What are the biggest challenges facing nonprofits?

Some of the biggest challenges that nonprofits face today related to fundraising concerns include low engagement, donor fatigue, increased competition with other nonprofit organizations and difficulty with retaining donors.

What is the hardest part about fundraising?

One of the hardest parts about fundraising is building trust with the public. Donors want to know that their contributions are making a difference and are being put to good use. Financial transparency and strong fiscal discipline will help to build and maintain trust with donors. To build trust, publish quarterly financial reports, conduct independent audits of the organization’s finances, provide transparency about where and how the organization spends its money and obtain accreditation.

Why do fundraisers fail?

Fundraisers fail for a variety of reasons, including poor messaging and lack of interest. Strong messaging is important to convey why an organization’s mission matters, share success stories and ensure that the cause resonates with people.

What are some common legal compliance issues that nonprofits face related to fundraising?
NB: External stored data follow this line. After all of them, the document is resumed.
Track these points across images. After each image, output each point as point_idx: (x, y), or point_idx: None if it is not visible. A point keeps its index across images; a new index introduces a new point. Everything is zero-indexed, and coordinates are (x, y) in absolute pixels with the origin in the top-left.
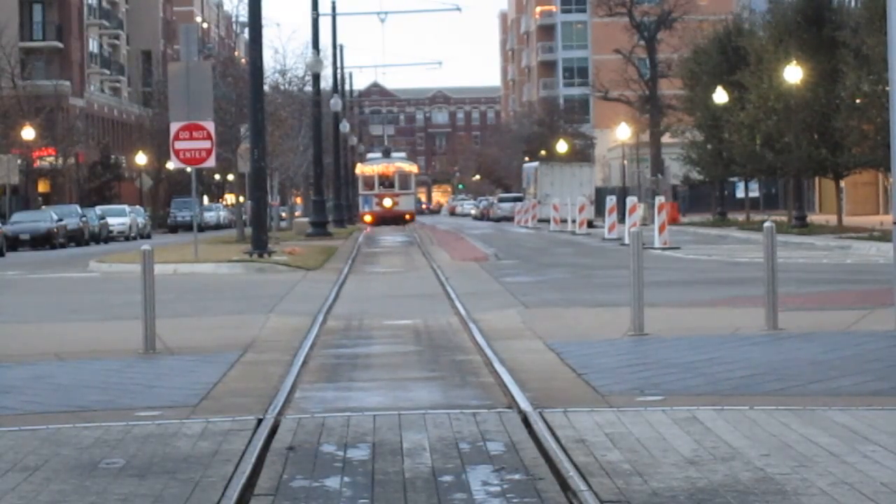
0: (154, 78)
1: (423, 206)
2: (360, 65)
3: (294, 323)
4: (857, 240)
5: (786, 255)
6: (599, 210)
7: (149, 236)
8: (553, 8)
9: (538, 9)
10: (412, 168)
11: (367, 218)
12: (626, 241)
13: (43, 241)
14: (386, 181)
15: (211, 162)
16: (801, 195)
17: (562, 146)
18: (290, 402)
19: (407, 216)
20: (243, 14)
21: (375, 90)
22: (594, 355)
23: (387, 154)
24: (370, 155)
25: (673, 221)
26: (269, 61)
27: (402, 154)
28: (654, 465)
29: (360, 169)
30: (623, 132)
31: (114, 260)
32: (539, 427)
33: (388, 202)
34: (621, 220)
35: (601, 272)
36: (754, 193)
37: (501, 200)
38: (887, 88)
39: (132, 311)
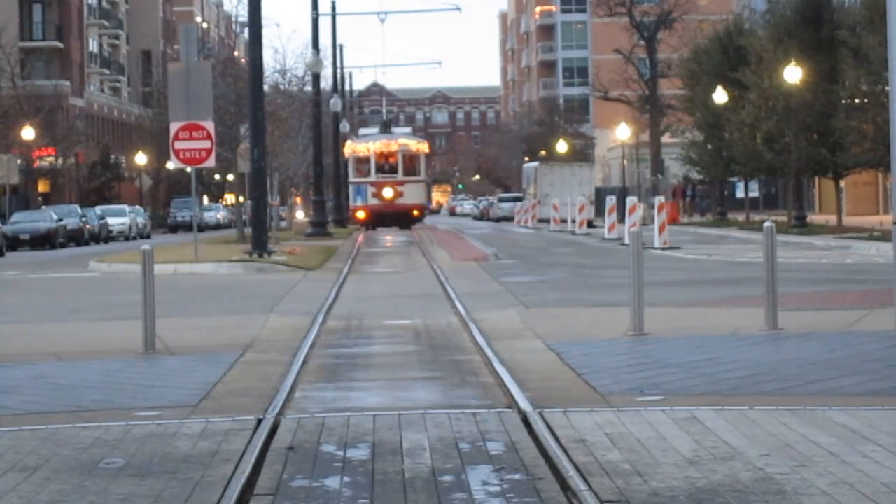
0: (154, 78)
1: None
2: (360, 65)
3: (294, 323)
4: (857, 240)
5: (786, 255)
6: (599, 210)
7: (149, 236)
8: (553, 8)
9: (538, 9)
10: (421, 146)
11: (361, 214)
12: (626, 241)
13: (43, 241)
14: (386, 164)
15: (211, 162)
16: (800, 195)
17: (562, 146)
18: (290, 401)
19: (414, 212)
20: (243, 14)
21: (375, 90)
22: (594, 355)
23: (386, 128)
24: (364, 130)
25: (673, 221)
26: (269, 61)
27: (407, 130)
28: (654, 465)
29: (352, 147)
30: (623, 132)
31: (114, 260)
32: (539, 427)
33: (388, 192)
34: (621, 220)
35: (601, 272)
36: (754, 193)
37: (501, 200)
38: (886, 88)
39: (132, 311)
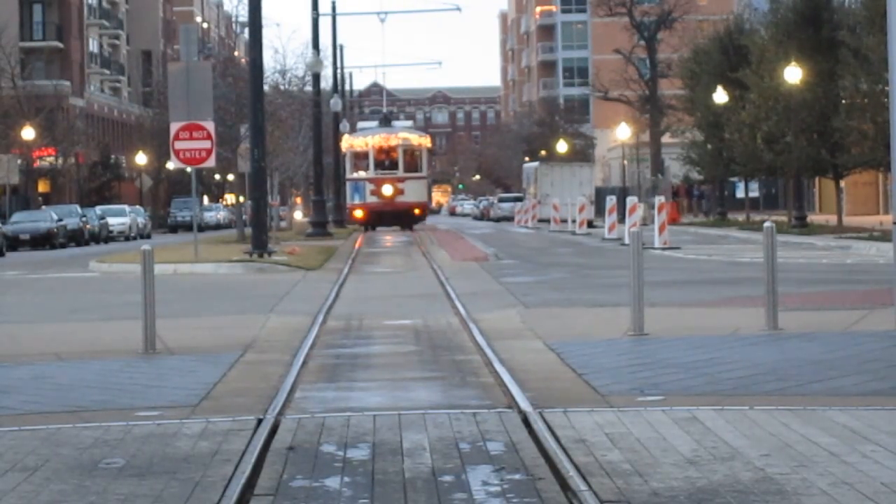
0: (154, 78)
1: None
2: (360, 65)
3: (294, 323)
4: (857, 240)
5: (786, 255)
6: (599, 210)
7: (149, 236)
8: (553, 8)
9: (538, 9)
10: (423, 141)
11: (359, 213)
12: (626, 241)
13: (43, 241)
14: (386, 159)
15: (211, 162)
16: (801, 195)
17: (562, 146)
18: (290, 402)
19: (416, 210)
20: (243, 14)
21: (375, 90)
22: (594, 355)
23: (386, 122)
24: (363, 124)
25: (673, 221)
26: (269, 61)
27: (409, 123)
28: (654, 465)
29: (349, 142)
30: (623, 132)
31: (114, 260)
32: (539, 427)
33: (387, 190)
34: (621, 220)
35: (601, 272)
36: (754, 193)
37: (501, 200)
38: (886, 88)
39: (132, 311)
Common compliance issues that nonprofits face in fundraising include declining to complete all required legal forms, failing to maintain a license to raise funds, neglecting to update fundraising records and lacking the knowledge and ability to adhere to applicable regulations.

How can nonprofits navigate seasonal trends and events, such as holiday giving, to maximize their fundraising efforts?

Organizations should regularly gather and analyze fundraising data to determine which periods of time generate the most donations – for example, Giving Tuesday. They should avoid competing with major fundraising campaigns and events hosted by other organizations and spot changes in engagement and donations.

What are some fundraising challenges?

Nonprofit organizations are hindered by a number of challenges that impact their ability to fundraise successfully. These might include donor fatigue, economic downturns and communication challenges, for example.